Gross Non-Performing Assets (NPAs) of private banks have jumped up by 450 percent over the last five years to Rs 1,09,076 crore at the end of the financial year 2017-2018 from Rs 19,800 crore at the end of the financial year 2013-2014. ICICI Bank, which is going through a tough phase following allegations on its MD and CEO Chanda Kochhar, saw the jump of 54,063 crore in NPAs from Rs 10,506 crore in 2014 to Rs 54,063 crore in 2018. Last year, Axis bank got penalised for under-reporting Rs 5,632 crore worth of bad loans. Following this, bad loans in Axis bank have jumped by 988 percent to Rs 34,249 crore at the end of 2017-18 from Rs 3,146 crore at the end of 2013-14.

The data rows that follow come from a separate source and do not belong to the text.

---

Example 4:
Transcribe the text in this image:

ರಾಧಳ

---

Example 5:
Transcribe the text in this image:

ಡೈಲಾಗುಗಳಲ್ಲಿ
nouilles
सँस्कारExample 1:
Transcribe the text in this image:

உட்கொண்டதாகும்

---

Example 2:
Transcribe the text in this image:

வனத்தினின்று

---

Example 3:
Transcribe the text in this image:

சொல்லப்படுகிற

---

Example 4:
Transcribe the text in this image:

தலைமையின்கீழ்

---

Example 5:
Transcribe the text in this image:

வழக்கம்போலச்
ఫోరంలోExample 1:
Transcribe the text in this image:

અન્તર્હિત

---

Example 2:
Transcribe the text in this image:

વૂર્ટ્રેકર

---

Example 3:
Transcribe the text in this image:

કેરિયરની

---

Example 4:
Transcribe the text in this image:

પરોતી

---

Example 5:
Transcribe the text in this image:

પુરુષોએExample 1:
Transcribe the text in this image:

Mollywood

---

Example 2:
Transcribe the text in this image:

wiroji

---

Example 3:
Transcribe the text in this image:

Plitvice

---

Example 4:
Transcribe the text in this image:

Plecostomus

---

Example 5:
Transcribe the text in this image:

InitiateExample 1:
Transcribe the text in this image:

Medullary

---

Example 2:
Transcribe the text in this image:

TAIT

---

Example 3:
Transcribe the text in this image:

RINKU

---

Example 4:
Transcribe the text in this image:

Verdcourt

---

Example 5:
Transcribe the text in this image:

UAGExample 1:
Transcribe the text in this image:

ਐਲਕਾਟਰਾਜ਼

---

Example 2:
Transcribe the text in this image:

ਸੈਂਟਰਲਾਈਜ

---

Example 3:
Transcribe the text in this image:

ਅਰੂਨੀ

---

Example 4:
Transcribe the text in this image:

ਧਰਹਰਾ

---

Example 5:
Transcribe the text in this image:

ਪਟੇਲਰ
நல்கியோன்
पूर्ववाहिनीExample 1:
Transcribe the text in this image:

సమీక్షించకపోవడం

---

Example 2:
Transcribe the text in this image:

The jump in bad assets has been seen following the RBI circular on February 12 in which regulator announced to withdraw all existing mechanisms of restructuring loans. RBI said in an official statement, “The extant instructions on resolution of stressed assets such as Framework for Revitalising Distressed Assets, Corporate Debt Restructuring Scheme, Flexible Structuring of Existing Long-Term Project Loans, SDR, change in ownership outside SDR, and S4A stand withdrawn with immediate effect. Accordingly, the JLF as an institutional mechanism for resolution of stressed accounts also stands discontinued. All accounts, including such accounts where any of the schemes have been invoked but not yet implemented, shall be governed by the revised framework.”

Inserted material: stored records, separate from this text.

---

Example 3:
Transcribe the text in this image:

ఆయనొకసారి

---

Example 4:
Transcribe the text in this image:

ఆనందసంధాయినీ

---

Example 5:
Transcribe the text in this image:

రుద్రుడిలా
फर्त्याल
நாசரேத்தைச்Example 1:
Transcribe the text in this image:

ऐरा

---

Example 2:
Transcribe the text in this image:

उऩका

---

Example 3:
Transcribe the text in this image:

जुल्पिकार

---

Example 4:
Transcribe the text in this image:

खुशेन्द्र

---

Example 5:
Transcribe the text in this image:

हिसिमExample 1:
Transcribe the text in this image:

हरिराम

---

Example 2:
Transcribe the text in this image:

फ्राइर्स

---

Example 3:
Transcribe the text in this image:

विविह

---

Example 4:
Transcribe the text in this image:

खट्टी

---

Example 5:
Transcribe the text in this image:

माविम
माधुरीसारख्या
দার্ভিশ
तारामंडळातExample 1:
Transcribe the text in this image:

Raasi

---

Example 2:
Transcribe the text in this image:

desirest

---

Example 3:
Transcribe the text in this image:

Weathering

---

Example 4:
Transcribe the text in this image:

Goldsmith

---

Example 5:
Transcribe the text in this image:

The central bank regulator also changed its stance towards divergence of loans as many banks were alleged to have underreported their bad loans. According to new rules, lenders must consider the default even if it is just by a day. Earlier the defaulter was given the period of 90 days before being classified as the bad loan. The company also has to submit a resolution plan in 180 days and any failure on that front would result in insolvency proceedings against the company.
The RBI circular stated, “All lenders must put in place board-approved policies for resolution of stressed assets under this framework, including the timelines for resolution. As soon as there is a default in the borrower entity’s account with any lender, all lenders —singly or jointly — shall initiate steps to cure the default.”